El gobierno conserva el camino del techo hacia las “excelentes” evaluaciones de los empleados públicos para tratar de combatir el fenómeno endémico de las boletas de calificaciones y los premios sustancialmente iguales para todos. Lo hace en la ley de reforma de carreras en administraciones públicas que el Ministro de PA Paolo Zangrillo Su objetivo es llegar a la Junta del Consejo de Ministros mañana, después de la larga comparación interna con el mismo ejecutivo. “Si todo va bien, lo examinaremos el jueves”, confirmó ayer el propietario del Palazzo Vidoni al margen de la etapa romana del ciclo de reuniones organizadas por el Departamento de Función Pública para discutir la “gestión estratégica del personal”.
Más poderes para los gerentes
El objetivo, explicó el Ministro, es “regresar, o más bien atribuir a los gerentes la responsabilidad de administrar el crecimiento de las personas”, apoyando las promociones para la competencia un camino alternativo que pasa de la evaluación individual de aquellos que solicitan después de haber ganado una experiencia durante cinco años o dos años como marco (las “altas calificaciones”). Para los elegidos, con una evaluación individual de una comisión formada por líderes internos y expertos externos, se proporcionará un período de prueba de cuatro años, al final del cual puede haber confirmación en el papel si la nueva evaluación es positiva. Junto a esto, en lo que se puede bautizar “por el mérito” también habrá “un límite en las define de la excelencia”, subrayó ZanGrillo, para retener la despedida del fenómeno hasta ahora invencible de los votos completos (y los premios consecuentes en el pago) atribuidos a todos de una manera retrasada. En el porcentaje máximo de “mejor”, el ministro no quería desabrocharse a sí mismo, pero en los borradores esperados hoy en el preconsiglio se indica un techo del 30 por ciento.
La batalla infinita
El intento no es nuevo, porque la rica historia de las reformas de PA contempla solo en los últimos capítulos las “tres bandas” diseñadas por Renato Brunetta En 2009 (Decreto Legislativo 150), en un mecanismo que proporcionó dividir los recursos del salario accesorio conectado al rendimiento individual en dos partes iguales para asignar la mitad del 25% del personal, colocada en la parte superior de la clasificación de “mérito”, y la mitad del 50% de los empleados se agruparon en la banda media, dejando el último 25% connotado por los juicios de la mayoría de los opocos. Este sistema, nacido en los años de controversia anticonsentismo y la lucha contra los “holgazanes”, produjo discusiones infinitas pero malos resultados prácticos, porque su rigidez iluminó la resistencia interna a las administraciones: resistencia coronada por el éxito unos años más tarde, cuando llegó el giro de la reforma de Madia.
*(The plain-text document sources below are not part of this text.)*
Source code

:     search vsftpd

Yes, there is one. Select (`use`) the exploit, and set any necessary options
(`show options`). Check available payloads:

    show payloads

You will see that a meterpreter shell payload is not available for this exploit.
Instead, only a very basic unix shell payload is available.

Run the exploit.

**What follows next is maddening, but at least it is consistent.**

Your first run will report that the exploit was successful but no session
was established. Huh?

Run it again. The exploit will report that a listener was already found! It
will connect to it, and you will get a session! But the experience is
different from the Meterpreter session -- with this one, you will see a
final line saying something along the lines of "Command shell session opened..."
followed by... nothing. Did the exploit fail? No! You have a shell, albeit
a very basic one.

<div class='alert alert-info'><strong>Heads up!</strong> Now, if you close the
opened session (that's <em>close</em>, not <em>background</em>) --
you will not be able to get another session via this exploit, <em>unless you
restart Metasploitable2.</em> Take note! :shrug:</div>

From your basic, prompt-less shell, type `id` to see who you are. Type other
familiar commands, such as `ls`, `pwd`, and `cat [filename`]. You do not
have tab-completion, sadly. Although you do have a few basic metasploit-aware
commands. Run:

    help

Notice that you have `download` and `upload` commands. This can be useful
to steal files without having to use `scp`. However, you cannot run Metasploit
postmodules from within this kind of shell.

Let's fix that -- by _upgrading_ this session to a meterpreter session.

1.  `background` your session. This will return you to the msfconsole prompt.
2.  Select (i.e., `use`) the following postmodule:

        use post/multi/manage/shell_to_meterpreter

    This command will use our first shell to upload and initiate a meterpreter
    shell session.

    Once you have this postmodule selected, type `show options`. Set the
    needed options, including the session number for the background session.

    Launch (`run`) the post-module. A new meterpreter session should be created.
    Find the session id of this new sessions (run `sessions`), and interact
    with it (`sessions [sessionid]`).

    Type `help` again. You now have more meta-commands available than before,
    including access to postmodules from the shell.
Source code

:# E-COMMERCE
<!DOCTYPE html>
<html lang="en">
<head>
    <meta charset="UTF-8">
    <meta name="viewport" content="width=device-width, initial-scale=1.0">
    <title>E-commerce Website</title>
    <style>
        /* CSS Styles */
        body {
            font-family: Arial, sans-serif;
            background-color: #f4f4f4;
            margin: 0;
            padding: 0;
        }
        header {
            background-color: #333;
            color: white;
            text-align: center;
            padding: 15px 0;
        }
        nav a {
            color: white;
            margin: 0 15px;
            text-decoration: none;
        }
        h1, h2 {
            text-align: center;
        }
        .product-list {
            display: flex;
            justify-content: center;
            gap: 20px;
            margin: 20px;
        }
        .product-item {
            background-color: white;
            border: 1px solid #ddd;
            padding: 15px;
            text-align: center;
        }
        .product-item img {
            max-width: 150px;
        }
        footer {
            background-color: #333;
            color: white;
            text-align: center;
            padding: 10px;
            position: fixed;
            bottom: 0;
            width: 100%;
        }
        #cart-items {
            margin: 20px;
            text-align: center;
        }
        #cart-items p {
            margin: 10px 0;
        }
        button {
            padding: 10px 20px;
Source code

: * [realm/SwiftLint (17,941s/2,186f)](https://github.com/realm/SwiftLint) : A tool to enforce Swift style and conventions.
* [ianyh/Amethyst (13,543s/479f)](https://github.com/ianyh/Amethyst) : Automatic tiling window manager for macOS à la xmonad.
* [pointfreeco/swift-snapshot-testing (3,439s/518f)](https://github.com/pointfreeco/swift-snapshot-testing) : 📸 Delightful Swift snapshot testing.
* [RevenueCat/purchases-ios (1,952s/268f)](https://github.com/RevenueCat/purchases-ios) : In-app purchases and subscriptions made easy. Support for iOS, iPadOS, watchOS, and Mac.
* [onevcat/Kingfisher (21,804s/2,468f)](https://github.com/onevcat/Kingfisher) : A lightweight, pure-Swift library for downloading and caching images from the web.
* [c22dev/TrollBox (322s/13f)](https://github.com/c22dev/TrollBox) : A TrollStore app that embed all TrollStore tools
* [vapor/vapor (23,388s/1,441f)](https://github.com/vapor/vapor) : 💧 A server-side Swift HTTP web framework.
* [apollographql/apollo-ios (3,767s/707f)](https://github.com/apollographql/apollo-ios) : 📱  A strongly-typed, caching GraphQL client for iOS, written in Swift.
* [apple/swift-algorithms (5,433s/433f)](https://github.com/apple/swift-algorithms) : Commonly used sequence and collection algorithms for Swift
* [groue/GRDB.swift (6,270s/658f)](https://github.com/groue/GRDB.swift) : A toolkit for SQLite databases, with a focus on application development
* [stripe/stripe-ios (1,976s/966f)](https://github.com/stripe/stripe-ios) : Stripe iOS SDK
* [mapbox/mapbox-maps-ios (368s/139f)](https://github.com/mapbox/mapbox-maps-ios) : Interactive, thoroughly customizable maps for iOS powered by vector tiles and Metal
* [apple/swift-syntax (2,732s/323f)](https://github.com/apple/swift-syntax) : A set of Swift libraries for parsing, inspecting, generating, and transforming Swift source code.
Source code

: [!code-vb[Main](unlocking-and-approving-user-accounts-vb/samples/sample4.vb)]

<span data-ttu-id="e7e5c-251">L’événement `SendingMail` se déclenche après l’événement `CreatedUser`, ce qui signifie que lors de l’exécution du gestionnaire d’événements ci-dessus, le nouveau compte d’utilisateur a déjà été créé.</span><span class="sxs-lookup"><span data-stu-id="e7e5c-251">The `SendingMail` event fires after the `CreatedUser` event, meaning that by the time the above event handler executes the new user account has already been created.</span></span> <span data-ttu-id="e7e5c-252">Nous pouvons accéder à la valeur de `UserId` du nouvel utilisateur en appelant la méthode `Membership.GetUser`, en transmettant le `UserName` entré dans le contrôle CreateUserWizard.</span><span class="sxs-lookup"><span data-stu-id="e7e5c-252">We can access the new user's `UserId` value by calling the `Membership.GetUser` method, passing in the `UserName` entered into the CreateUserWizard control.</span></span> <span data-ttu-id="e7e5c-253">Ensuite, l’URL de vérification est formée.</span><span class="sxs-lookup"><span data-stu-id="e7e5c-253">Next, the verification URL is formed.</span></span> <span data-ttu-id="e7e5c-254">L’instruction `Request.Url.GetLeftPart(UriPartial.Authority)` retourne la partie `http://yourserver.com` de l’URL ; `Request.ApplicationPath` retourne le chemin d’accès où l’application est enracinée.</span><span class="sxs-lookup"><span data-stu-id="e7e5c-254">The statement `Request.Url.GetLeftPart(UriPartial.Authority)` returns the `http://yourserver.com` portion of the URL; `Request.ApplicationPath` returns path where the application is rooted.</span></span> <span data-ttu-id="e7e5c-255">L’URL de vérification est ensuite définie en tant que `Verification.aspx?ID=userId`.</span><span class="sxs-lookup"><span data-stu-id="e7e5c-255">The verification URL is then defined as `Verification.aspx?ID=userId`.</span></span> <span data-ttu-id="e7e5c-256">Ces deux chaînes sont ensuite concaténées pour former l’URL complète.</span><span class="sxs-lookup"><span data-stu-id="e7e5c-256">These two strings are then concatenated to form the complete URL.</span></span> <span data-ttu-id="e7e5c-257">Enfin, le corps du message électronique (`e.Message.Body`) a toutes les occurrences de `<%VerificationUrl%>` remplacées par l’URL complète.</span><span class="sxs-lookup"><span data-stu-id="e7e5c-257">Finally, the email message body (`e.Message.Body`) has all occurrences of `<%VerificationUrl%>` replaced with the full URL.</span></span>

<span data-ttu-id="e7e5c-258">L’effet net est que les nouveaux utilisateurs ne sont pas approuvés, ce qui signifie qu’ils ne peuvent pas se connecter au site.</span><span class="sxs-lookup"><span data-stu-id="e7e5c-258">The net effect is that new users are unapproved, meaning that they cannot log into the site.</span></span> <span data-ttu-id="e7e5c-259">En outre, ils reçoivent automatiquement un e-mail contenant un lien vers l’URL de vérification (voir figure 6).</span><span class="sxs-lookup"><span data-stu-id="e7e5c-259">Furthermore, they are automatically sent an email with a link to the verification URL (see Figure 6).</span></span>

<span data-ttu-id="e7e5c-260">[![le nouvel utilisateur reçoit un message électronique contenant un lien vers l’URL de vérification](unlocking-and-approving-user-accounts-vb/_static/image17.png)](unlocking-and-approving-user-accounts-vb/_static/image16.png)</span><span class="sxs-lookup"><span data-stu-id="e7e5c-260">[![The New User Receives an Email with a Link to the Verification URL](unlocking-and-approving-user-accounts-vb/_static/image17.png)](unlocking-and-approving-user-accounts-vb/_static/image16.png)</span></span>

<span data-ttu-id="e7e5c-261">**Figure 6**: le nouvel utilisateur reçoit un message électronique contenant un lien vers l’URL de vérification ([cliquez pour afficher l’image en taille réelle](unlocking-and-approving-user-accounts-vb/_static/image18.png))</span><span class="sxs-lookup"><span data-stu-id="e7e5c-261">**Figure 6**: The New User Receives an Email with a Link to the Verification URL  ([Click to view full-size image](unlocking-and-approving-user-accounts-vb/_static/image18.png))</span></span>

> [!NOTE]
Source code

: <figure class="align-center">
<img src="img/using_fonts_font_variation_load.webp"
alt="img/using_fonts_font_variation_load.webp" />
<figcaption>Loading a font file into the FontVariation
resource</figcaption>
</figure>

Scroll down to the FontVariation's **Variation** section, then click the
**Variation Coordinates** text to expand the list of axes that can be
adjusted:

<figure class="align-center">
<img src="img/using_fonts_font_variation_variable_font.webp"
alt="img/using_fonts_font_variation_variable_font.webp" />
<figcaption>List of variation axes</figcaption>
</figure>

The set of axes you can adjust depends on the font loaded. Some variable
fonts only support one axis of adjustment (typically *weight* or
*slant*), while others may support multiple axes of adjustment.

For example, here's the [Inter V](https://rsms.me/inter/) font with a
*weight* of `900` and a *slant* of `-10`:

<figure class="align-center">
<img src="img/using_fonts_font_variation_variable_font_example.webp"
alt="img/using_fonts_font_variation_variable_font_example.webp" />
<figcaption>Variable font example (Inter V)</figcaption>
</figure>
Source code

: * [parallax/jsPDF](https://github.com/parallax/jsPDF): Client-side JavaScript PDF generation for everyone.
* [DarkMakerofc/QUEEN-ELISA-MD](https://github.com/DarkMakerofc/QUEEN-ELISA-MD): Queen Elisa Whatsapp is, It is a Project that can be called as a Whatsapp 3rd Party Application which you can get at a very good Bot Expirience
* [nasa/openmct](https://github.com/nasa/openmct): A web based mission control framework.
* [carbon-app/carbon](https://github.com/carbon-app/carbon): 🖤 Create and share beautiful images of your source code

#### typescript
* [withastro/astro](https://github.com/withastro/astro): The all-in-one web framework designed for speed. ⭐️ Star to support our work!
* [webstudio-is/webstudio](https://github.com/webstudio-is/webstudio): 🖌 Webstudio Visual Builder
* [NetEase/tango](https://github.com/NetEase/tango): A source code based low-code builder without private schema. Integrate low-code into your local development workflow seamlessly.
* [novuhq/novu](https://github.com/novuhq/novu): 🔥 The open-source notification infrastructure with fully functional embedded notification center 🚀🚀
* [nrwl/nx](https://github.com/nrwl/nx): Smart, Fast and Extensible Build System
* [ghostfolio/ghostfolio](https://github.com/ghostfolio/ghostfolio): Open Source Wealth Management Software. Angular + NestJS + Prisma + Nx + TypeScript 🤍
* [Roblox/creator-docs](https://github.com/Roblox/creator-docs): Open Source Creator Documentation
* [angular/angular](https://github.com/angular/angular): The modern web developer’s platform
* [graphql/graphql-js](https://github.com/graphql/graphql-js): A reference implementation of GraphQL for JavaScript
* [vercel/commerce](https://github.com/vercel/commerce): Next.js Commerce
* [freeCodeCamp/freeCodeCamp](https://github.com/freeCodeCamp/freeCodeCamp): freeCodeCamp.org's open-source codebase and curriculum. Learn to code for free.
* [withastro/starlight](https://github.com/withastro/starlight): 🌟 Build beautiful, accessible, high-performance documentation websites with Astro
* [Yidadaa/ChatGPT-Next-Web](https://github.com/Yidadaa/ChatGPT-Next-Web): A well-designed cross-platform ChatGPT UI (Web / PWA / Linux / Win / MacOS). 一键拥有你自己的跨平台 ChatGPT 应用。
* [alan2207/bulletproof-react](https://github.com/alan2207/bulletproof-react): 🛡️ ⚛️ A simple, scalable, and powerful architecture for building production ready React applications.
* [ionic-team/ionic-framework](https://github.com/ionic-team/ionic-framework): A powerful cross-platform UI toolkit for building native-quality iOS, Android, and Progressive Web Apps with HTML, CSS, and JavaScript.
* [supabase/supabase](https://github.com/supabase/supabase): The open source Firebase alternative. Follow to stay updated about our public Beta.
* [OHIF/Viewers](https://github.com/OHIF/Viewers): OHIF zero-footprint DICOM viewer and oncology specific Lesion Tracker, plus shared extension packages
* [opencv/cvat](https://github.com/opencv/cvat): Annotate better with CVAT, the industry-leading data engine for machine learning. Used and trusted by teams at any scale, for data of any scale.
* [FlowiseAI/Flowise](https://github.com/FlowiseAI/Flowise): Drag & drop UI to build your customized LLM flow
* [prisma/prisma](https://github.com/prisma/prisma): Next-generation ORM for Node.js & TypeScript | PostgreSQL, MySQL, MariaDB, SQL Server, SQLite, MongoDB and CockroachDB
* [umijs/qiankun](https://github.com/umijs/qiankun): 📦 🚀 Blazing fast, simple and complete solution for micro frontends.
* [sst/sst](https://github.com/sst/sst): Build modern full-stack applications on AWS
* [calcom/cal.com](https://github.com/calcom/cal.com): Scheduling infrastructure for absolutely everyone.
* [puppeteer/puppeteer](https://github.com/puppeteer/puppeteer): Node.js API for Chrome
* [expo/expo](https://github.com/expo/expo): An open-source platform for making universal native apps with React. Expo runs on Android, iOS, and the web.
En ese caso, la tarea de garantizar una “diferenciación significativa de los juicios”, a la cual una diversificación real de los tratamientos económicos relacionados “, como se indica en el Artículo 19 del Decreto Legislativo 74 de 2017, se confió a los contratos nacionales. Los contratos se han dedicado al tema con un compromiso regional y fantasía, pero, una vez más, sin éxito importante. Esto fue certificado por el Tribunal de Auditores en el último informe sobre las “Instituciones de recompensa” reconocidas a los empleados de los Ministerios (la sola 24 minerales del 21 de mayo de 2024): al 92% del personal, los votos máximos se atribuyeron en 2020-22, con picos del 100% en los ministerios de Tourimo y la Universidad, del 98.8% a la agricultura y el 98% a la economía, a la vez que solo los Ministerios de Tourimo, de la Universidad, del 98.8% a la Agricultura y el 98% a la Economía. a un 58.6%más creíble.
El “no” del cgil
La llegada de la provisión corre el riesgo de incrustar aún más el terreno del choque entre el gobierno y los sindicatos que bloquea las renovaciones contractuales. La idea de los gerentes sin competencia fue inmediatamente bienvenida por el “NO al CGIL por el CGIL, quien según el Secretario General de la función pública Serena Sorrentino puede” poner en riesgo la transparencia “de las carreras. CGIL y UIL Sobre contratos de “política”, el ministro reiteró ayer, explicando que el puesto no puede ser infinito y la opción alternativa de la atribución unilateral de los aumentos permanece abierta. En abril están las elecciones de la RSU, entonces, si la pintura no se mueve, es posible que vaya a los hechos para el verano. Mientras tanto, agrega al inquilino del Palazzo Vidoni, “estamos trabajando” en los documentos de dirección para los gerentes.